**Input records:**
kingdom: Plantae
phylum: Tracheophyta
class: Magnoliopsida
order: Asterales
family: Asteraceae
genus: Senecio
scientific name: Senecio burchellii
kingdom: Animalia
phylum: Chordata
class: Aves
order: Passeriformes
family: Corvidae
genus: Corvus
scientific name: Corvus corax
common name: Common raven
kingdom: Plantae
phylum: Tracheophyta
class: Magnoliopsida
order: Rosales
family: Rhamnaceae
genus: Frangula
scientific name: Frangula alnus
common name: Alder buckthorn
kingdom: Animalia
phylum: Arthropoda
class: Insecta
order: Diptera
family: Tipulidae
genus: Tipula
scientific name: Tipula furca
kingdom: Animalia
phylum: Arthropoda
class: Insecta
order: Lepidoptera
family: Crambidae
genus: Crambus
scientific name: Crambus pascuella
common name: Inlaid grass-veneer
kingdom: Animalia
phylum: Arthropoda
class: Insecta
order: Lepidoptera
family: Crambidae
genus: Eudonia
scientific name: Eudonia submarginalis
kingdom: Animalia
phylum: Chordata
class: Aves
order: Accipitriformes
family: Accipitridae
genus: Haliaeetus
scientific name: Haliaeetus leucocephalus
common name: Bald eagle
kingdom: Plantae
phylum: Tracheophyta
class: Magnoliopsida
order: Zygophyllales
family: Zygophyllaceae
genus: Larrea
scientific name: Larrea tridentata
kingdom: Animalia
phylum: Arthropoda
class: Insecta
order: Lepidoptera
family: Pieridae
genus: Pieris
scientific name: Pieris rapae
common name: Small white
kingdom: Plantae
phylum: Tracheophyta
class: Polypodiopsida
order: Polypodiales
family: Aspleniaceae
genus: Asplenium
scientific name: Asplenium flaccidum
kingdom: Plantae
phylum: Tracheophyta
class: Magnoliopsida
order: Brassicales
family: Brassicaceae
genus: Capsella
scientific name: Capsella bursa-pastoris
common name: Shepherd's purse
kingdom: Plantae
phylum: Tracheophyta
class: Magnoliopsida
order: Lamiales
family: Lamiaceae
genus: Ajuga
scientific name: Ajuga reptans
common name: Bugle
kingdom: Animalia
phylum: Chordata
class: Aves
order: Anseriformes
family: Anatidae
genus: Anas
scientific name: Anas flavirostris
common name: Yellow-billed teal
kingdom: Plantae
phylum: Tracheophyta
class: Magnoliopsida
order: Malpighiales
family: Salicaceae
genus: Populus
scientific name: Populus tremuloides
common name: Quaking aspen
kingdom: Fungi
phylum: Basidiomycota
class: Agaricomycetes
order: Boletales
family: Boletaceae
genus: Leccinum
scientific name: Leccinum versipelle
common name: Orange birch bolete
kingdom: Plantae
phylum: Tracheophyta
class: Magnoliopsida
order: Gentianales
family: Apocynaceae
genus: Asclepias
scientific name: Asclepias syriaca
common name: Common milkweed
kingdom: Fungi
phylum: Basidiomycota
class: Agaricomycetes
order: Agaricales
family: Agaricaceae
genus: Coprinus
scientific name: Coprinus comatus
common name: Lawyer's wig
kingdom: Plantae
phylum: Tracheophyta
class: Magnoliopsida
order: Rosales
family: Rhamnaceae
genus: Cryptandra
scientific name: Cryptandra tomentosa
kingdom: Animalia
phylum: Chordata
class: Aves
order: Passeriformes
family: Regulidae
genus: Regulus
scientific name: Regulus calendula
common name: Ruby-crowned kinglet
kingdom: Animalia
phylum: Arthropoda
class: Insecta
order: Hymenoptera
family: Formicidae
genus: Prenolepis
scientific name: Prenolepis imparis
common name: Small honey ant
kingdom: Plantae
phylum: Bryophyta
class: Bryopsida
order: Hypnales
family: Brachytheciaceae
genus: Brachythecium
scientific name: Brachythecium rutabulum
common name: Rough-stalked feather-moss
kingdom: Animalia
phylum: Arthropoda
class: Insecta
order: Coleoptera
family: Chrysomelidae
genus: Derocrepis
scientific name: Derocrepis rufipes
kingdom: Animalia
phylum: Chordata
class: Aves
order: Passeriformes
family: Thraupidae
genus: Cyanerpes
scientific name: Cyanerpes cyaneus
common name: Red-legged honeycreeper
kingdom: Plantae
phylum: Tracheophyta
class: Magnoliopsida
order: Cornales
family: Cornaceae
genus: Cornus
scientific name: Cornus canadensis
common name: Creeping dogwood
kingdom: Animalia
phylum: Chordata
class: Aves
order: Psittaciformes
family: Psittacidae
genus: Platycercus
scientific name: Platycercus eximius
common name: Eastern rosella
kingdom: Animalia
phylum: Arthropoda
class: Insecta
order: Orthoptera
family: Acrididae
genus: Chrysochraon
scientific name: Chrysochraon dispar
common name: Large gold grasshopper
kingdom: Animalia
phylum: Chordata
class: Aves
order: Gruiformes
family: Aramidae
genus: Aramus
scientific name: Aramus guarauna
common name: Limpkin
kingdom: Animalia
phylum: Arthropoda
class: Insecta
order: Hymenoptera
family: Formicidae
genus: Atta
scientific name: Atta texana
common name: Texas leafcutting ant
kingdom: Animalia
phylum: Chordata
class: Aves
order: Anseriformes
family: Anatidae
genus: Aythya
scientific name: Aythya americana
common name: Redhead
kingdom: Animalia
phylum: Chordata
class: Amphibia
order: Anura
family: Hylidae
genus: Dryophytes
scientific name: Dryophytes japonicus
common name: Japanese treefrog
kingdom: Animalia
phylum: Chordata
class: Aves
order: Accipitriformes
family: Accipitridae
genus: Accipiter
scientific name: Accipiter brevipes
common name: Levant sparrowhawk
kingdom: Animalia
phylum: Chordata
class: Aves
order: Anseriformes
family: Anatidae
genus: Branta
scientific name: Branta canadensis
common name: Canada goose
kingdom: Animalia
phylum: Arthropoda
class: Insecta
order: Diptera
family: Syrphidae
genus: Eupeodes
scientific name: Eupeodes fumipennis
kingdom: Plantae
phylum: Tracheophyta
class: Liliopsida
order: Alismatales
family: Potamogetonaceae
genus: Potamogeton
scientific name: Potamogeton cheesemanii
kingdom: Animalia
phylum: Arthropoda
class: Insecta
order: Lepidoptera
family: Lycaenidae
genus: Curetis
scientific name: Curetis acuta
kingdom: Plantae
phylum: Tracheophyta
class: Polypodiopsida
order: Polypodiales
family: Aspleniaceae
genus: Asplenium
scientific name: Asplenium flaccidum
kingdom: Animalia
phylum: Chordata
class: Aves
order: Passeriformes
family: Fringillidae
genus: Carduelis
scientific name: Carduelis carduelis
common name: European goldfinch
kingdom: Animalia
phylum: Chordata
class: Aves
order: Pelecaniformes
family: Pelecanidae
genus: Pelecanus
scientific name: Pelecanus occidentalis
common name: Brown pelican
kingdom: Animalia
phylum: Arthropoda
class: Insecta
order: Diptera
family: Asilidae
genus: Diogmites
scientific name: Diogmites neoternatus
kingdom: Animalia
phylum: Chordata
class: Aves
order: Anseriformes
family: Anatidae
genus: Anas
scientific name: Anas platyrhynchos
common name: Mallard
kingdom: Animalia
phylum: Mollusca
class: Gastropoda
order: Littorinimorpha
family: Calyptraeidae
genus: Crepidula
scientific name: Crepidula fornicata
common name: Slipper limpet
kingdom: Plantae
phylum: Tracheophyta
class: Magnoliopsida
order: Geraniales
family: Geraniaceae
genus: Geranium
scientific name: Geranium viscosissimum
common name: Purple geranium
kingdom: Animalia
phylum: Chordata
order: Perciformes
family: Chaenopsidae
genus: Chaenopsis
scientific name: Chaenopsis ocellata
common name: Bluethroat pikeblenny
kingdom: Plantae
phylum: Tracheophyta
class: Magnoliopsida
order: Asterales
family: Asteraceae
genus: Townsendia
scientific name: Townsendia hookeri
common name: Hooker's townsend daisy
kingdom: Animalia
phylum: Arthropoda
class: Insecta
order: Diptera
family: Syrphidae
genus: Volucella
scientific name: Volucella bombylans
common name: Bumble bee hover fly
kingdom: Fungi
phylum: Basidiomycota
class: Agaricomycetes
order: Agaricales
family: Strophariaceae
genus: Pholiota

**Written exercise:**
Rewrite the entries from their first line through the line containing "genus: Frangula", changing "phylum" to "division" wherever it appears and leaving everything else the same. Give back only that stretch.

**Finished exercise:**
kingdom: Plantae
division: Tracheophyta
class: Magnoliopsida
order: Asterales
family: Asteraceae
genus: Senecio
scientific name: Senecio burchellii
kingdom: Animalia
division: Chordata
class: Aves
order: Passeriformes
family: Corvidae
genus: Corvus
scientific name: Corvus corax
common name: Common raven
kingdom: Plantae
division: Tracheophyta
class: Magnoliopsida
order: Rosales
family: Rhamnaceae
genus: Frangula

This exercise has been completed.